Though one might assume such a quick rise to prominence might inspire an equally impressive ego, that notion becomes far-fetched when Struve speaks of his family and his team.
“I couldn’t wish for a better family. My parents always supported me with any sport I wanted to do, and they always made sure that we could have what we desired,” says Struve, crediting his upbringing. “Growing up, I wanted to be a soccer player. Soccer is huge in Holland, and I played it until I was 14 years old. Then, my brother took me to [Dutch MMA pioneer] Bob Schrijber’s gym one day. “I loved it so much that I didn’t leave the gym,” he adds. “I came back almost every day. A year and a half later, I had my first fight. Bob’s gym was only 10 minutes from my house. I’ve been with Bob for my whole career. He taught me everything.”
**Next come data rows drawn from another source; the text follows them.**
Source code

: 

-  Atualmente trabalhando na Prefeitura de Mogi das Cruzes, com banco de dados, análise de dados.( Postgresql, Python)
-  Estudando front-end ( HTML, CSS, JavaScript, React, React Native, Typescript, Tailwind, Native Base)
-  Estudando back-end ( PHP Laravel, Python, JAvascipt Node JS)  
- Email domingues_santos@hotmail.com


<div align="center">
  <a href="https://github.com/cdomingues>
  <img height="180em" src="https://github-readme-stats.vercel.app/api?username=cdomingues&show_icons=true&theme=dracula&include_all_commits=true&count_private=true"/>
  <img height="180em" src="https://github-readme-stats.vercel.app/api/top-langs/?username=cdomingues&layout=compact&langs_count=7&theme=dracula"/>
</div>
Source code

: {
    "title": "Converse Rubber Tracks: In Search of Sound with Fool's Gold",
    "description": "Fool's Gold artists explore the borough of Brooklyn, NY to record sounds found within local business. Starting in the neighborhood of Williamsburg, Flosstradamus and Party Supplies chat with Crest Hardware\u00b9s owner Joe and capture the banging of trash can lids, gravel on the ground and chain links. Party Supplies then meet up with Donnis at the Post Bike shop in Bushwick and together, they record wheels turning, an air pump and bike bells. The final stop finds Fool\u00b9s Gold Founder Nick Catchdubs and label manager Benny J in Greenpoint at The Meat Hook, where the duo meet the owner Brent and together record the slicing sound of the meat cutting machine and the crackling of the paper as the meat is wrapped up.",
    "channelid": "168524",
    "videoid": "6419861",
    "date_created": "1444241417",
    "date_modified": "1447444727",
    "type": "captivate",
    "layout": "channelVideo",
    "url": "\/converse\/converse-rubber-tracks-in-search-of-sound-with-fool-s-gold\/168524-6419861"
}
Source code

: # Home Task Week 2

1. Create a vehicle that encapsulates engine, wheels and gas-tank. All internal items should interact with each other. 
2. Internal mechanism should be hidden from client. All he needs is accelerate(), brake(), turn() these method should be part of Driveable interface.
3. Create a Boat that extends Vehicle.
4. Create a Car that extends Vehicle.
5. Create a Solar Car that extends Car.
Struve’s first and only amateur fight came at the age of 16. After knocking out his foe with a head kick, Struve recalls that he could not get another amateur fight due to lack of interest from potential opponents. At 17, he turned professional, winning 11 of his first 12 bouts.
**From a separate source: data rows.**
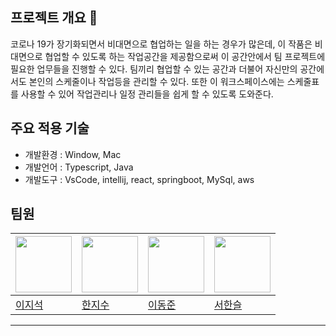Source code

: ## 프로젝트 개요 👋
코로나 19가 장기화되면서 비대면으로 협업하는 일을 하는 경우가 많은데, 이 작품은 비대면으로 협업할 수 있도록 하는 작업공간을 제공함으로써 이 공간안에서 팀 프로젝트에 필요한 업무들을 진행할 수 있다. 
팀끼리 협업할 수 있는 공간과 더불어 자신만의 공간에서도 본인의 스케줄이나 작업등을 관리할 수 있다. 또한 이 워크스페이스에는 스케줄표를 사용할 수 있어 작업관리나 일정 관리들을 쉽게 할 수 있도록 
도와준다. 

## 주요 적용 기술
* 개발환경 : Window, Mac
* 개발언어 : Typescript, Java
* 개발도구 : VsCode, intellij, react, springboot, MySql, aws

## 팀원

| <a href="https://github.com/JiseokLee"><img src="https://avatars.githubusercontent.com/u/38320277?v=4" width="90" height="90"></a> | <a href="https://github.com/hanjisu1501"><img src="https://avatars.githubusercontent.com/u/75174157?v=4" width="90" height="90"></a> | <a href="https://github.com/dongjun-Yi"><img src="https://avatars.githubusercontent.com/u/90665186?v=4" width="90" height="90"></a> | <a href="https://github.com/hanseul9"><img src="https://avatars.githubusercontent.com/u/102939057?v=4" width="90" height="90"></a> 
| ----- | ----- | ----- | ----- |
| [이지석](https://github.com/JiseokLee) | [한지수](https://github.com/hanjisu1501) | [이동준](https://github.com/dongjun-Yi) | [서한슬](https://github.com/hanseul9) |
---
<!--

**Here are some ideas to get you started:**

🙋‍♀️ A short introduction - what is your organization all about?
🌈 Contribution guidelines - how can the community get involved?
👩‍💻 Useful resources - where can the community find your docs? Is there anything else the community should know?
🍿 Fun facts - what does your team eat for breakfast?
🧙 Remember, you can do mighty things with the power of [Markdown](https://docs.github.com/github/writing-on-github/getting-started-with-writing-and-formatting-on-github/basic-writing-and-formatting-syntax)
-->

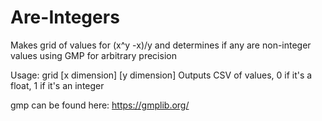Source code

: # Are-Integers
Makes grid of values for (x^y -x)/y and determines if any are non-integer values using GMP for arbitrary precision

Usage: grid [x dimension] [y dimension]
Outputs CSV of values, 0 if it's a float, 1 if it's an integer

gmp can be found here: https://gmplib.org/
“To me, [fighting] was fun. It was my hobby. I loved to do it, and I still love to do it; although now there is a little more pressure than back then,” says Struve. “The only fear I had -- and still have -- is the fear of not showing everything I can do. There’s no fear of getting injured. There’s no fear of getting knocked out. My only fear is that I will have a bad performance.”
Though Struve is not yet chomping at the bit to avenge his two Octagon losses, he is well aware of the mistakes and missteps that contributed to his aforementioned defeats to Nelson and Dos Santos.
“I let them close the distance too fast. As I’ve gotten a lot bigger and stronger the last couple of years, it’s been easier to use my reach. There’s a lot more power in my punches and kicks, and it’s easier to keep people at bay now,” Struve explains. “With Roy, I was sick for that fight. I’m still [disappointed] about that [loss], because I think that if I hadn’t been sick that I could have done so much better.”
Regardless of where Struve’s career path takes him, it seems a good bet that the “Skyscraper” will take his time in getting there, and that Schrijber will be by his side as he does.
“We have a saying: never change the winning team. I’ve been winning since I was 16 years old. Of course, we’ve been asking other people for their opinions and training with other people, but everything I do, I try to do with Bob,” says Struve. “The bond I have with him is really good. Bob and his wife are like family to me. We’re really close, and they’re always in my corner. I trust them, no matter what. I couldn’t be more thankful for the way my career is going.”